Elle soupira. « D'accord. Une dernière chance. Je le ferai. Mais si tu ne me donnes pas quelque chose de concret après ça, je pars. Je ne plaisante pas. »

« Marché conclu. »

« Il y a encore une chose », ajouta-t-il en levant un doigt.

« Bien sûr que oui. »

Chris s'éclaircit la gorge. « Tu pars la semaine prochaine. »

« Partir ? Partir où ? »

« À Revelstoke », répondit-il. « Tu devrais y aller en personne. Prendre la température. Parler aux gens. Ça aidera pour l'article. »

« Parfait », dit-elle, d'un ton plat et indifférent. « J'ai hâte. Je reste combien de temps ? »

« Un mois. »

Un mois.

Fantastique.

Exactement le genre de délai qu'elle voulait entendre au milieu de l'hiver.

Mais elle était fatiguée, et la combativité en elle s'était éteinte il y a trois disputes environ.

« Très bien », dit-elle. « Mais je veux loger dans un endroit sympa. Et c'est l'entreprise qui paie. »

« Évidemment », répondit Chris en hochant vivement la tête.

« Et je veux une augmentation. La dernière remonte à trois ans. »

Il fit un signe de tête rapide, très professionnel. « On réglera ça. »

Olivia se leva de la chaise et expira. « Direction Revelstoke, alors. »

Chris fit glisser le papier vers elle sur le bureau. « Essaie de ne pas avoir l'air de quelqu'un qu'on envoie en exil. Tu pourrais même finir par aimer ça là-bas. »
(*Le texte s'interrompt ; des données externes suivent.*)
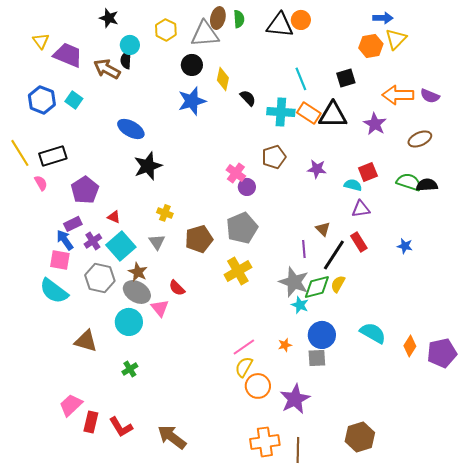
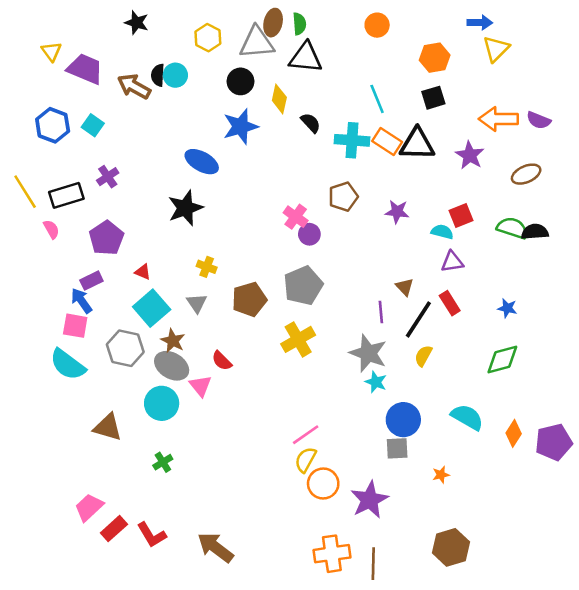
black triangle: (280, 25) -> (306, 58), moved
cyan circle: (130, 45) -> (175, 75), moved
orange hexagon: (371, 46) -> (435, 58), moved
blue ellipse: (131, 129) -> (202, 162), moved
purple cross: (93, 241) -> (108, 177), moved
green diamond: (317, 287) -> (502, 359), moved
orange star: (285, 345) -> (441, 475), moved
red rectangle: (91, 422) -> (114, 529), turned 35

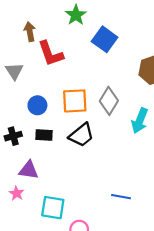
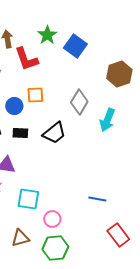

Olivia ne prit pas la peine de répondre. Elle ramassa simplement la photo imprimée, fixa la ville enneigée pendant un long moment, et essaya de s'imaginer n'importe où dans ce décor. Une rue, un café, une petite boutique avec des clochettes à la porte.

Passionnant. Une boule à neige. Exactement ce que je voulais, pensa-t-elle.

Elle posa la photo et se dirigea vers la porte, l'image mentale de toute cette neige la suivant de près.

« On réserve tes billets aujourd'hui », cria Chris derrière elle.

Olivia agita la main sans se retourner, d'un geste nonchalant. Elle ne savait pas si c'était un signe d'accord ou de reddition.

Quoi qu'il en soit, elle partait pour le Canada.